**Selected excerpt**
####################
With the DL100Hi, Sick has developed significantly improved control loop technology to achieve faster and more accurate position feedback. The sensors' data output supports applications with acceleration values up to 15m/s2. As a result, for example, storage and retrieval systems can become more efficient - achieving shorter run times and more runs per hour.
The DL100Hi offers the choice of three measuring ranges to suit customers' applications (0.15 to 100mm, 0.15 to 200mm and 0.15 to 300mm) with a positional accuracy of ±2mm and repeatability of ±0.5mm.
The DL100 Hi is the first sensor to utilise a new modular platform for Sick distance sensors, offering flexibility and easy interchangeability within a common mechanical and electrical design. A wide variety of feedback interfaces are supported including SSI, RS422 and Profibus.
Outlining the benefits of this, Sick product specialist Darren Pratt said: "As a result of this improved performance, operators can achieve significant improvements in operating efficiency. At the same time, the sensors' robustness and reliability reduce the risk of downtime and offer longer periods between replacement."
####################
**Dataset excerpts**
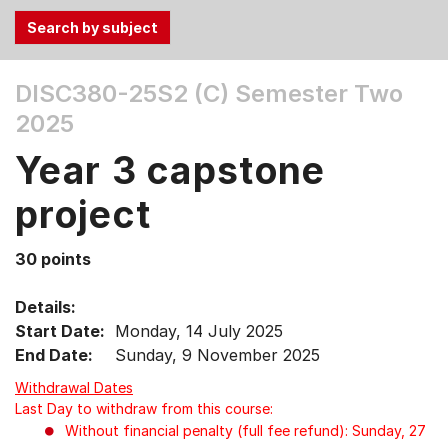
Use
DISC380-25S2 (C)
Semester Two
the
2025
Tab
and
Year 3 capstone
Up,
Down
project
arrow
keys
30 points
to
select
Details:
menu
Start Date:
Monday, 14 July 2025
items.
End Date:
Sunday, 9 November 2025
Withdrawal Dates
Last Day to withdraw from this course:
Without financial penalty (full fee refund): Sunday, 27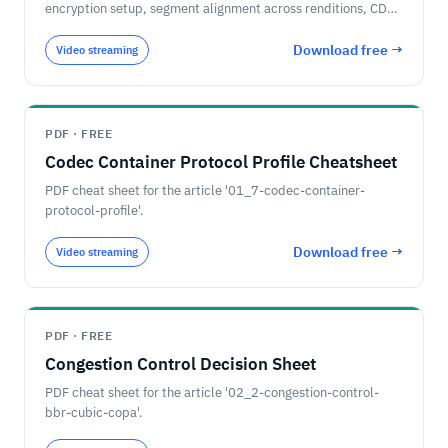
encryption setup, segment alignment across renditions, CDN
cache-key normalization, and player compatibility.
Download free →
Video streaming
PDF · FREE
Codec Container Protocol Profile Cheatsheet
PDF cheat sheet for the article '01_7-codec-container-
protocol-profile'.
Download free →
Video streaming
PDF · FREE
Congestion Control Decision Sheet
PDF cheat sheet for the article '02_2-congestion-control-
bbr-cubic-copa'.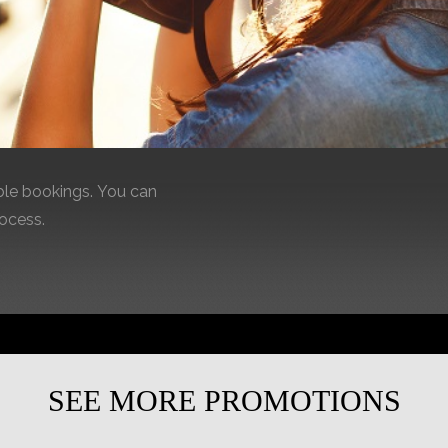
le bookings. You can
rocess.
SEE MORE PROMOTIONS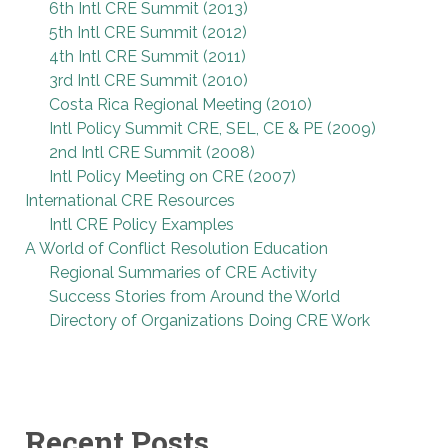
6th Intl CRE Summit (2013)
5th Intl CRE Summit (2012)
4th Intl CRE Summit (2011)
3rd Intl CRE Summit (2010)
Costa Rica Regional Meeting (2010)
Intl Policy Summit CRE, SEL, CE & PE (2009)
2nd Intl CRE Summit (2008)
Intl Policy Meeting on CRE (2007)
International CRE Resources
Intl CRE Policy Examples
A World of Conflict Resolution Education
Regional Summaries of CRE Activity
Success Stories from Around the World
Directory of Organizations Doing CRE Work
Recent Posts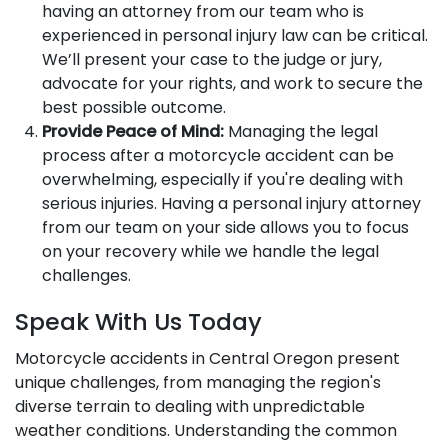
having an attorney from our team who is
experienced in personal injury law can be critical.
We’ll present your case to the judge or jury,
advocate for your rights, and work to secure the
best possible outcome.
Provide Peace of Mind:
Managing the legal
process after a motorcycle accident can be
overwhelming, especially if you're dealing with
serious injuries. Having a personal injury attorney
from our team on your side allows you to focus
on your recovery while we handle the legal
challenges.
Speak With Us Today
Motorcycle accidents in Central Oregon present
unique challenges, from managing the region's
diverse terrain to dealing with unpredictable
weather conditions. Understanding the common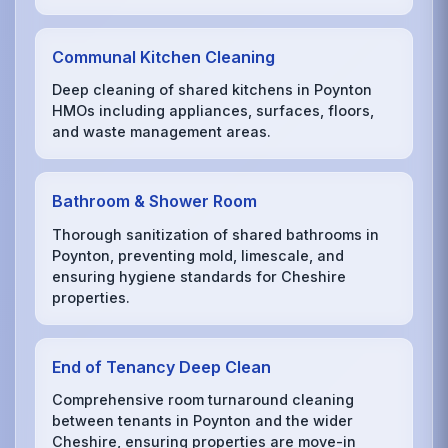
Communal Kitchen Cleaning
Deep cleaning of shared kitchens in Poynton
HMOs including appliances, surfaces, floors,
and waste management areas.
Bathroom & Shower Room
Thorough sanitization of shared bathrooms in
Poynton, preventing mold, limescale, and
ensuring hygiene standards for Cheshire
properties.
End of Tenancy Deep Clean
Comprehensive room turnaround cleaning
between tenants in Poynton and the wider
Cheshire, ensuring properties are move-in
####################
**Your instructions**
Rewrite the passage on the DL100Hi sensor from "With the DL100Hi, Sick" to "RS422 and Profibus.", substituting "measurement ranges" for "measuring ranges". The rows above have no part in this exercise.

**Answer for this exercise**
With the DL100Hi, Sick has developed significantly improved control loop technology to achieve faster and more accurate position feedback. The sensors' data output supports applications with acceleration values up to 15m/s2. As a result, for example, storage and retrieval systems can become more efficient - achieving shorter run times and more runs per hour.
The DL100Hi offers the choice of three measurement ranges to suit customers' applications (0.15 to 100mm, 0.15 to 200mm and 0.15 to 300mm) with a positional accuracy of ±2mm and repeatability of ±0.5mm.
The DL100 Hi is the first sensor to utilise a new modular platform for Sick distance sensors, offering flexibility and easy interchangeability within a common mechanical and electrical design. A wide variety of feedback interfaces are supported including SSI, RS422 and Profibus.